The British Broadcasting Corporation (BBC) is contemplating measures which will allow them to broadcast the 100 metres final of the London Olympics 2012 in 3D, as well as trialing out a new technology that delivers picture quality said to be 16 times greater than HDTV.
Roger Mosey, the BBC executive in charge of the corporation’s London 2012 coverage, told reporters on the sidelines of the Edinburgh international television festival that 3D coverage for the 100m and other events was “certainly on the agenda”, as part of a “limited experiment”.
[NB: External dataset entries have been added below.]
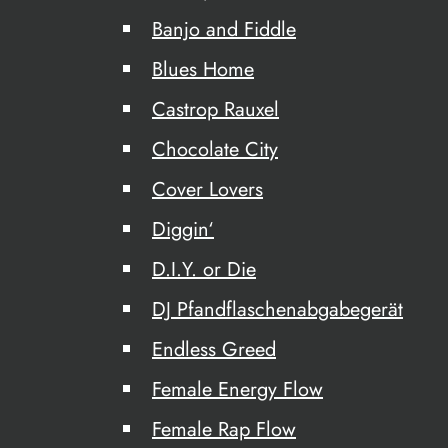
Banjo and Fiddle
Blues Home
Castrop Rauxel
Chocolate City
Cover Lovers
Diggin‘
D.I.Y. or Die
DJ Pfandflaschenabgabegerät
Endless Greed
Female Energy Flow
Female Rap Flow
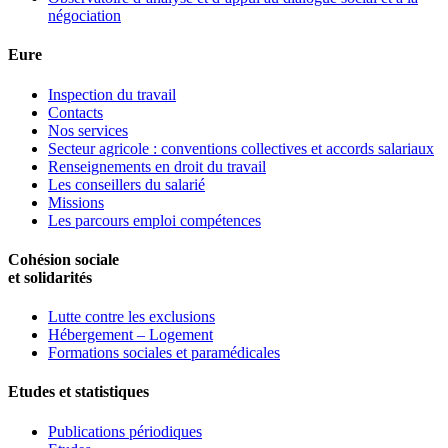
négociation
Eure
Inspection du travail
Contacts
Nos services
Secteur agricole : conventions collectives et accords salariaux
Renseignements en droit du travail
Les conseillers du salarié
Missions
Les parcours emploi compétences
Cohésion sociale
et solidarités
Lutte contre les exclusions
Hébergement – Logement
Formations sociales et paramédicales
Etudes et statistiques
Publications périodiques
The BBC will also test “super hi-vision”, a new broadcasting technology so advanced it is not expected to be in homes for a decade. Three 15 metre (50ft) high screens will be erected around the country so that the public have a chance of seeing the imagery that Mosey said was so good it would match up with the experience of watching from the stands.
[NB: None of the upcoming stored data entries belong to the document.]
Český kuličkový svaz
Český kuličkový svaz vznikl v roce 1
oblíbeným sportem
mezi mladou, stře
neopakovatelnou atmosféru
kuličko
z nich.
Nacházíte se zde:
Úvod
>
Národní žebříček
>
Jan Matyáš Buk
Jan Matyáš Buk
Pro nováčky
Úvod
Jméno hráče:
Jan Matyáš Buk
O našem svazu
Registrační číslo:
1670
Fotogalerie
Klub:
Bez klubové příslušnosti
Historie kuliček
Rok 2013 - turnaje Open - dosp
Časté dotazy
“When you sit and watch it you really get the experience of being in seat D5 in the stadium,” he said. “Super hi-vision might be a better long-term prospect than 3D in some ways as it gives you the feel of being in the stadium. People are knocked out by it.”
The BBC is likely to broadcast the Olympic opening ceremony using the technology, which employs a single camera to capture a wide shot. It has already been tested on sports such as basketball and “big stadium events”.
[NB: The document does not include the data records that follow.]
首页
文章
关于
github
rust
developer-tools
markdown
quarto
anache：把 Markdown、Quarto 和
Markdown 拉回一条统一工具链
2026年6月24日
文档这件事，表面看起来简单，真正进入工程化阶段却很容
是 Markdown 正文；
Mosey added that Electronics giant, Sharp was working on an 215cm (85in) TV set using super hi-vision technology but that it was unlikely to be widely available until 2022.
Mosey did however say that the first 3D Olympics would not amount to a “24/7 service” during the Games, partly because it would mean interrupting its HD programming.
“It is fair to say there is a trade-off between 3D and HD. We don’t want to damage the mass audience that watches HD with [too much] 3D, which is viewed by a minority” he said.
BBC made its first 3D broadcast earlier this year, televising the men’s and women’s Wimbledon tennis finals on BBC HD.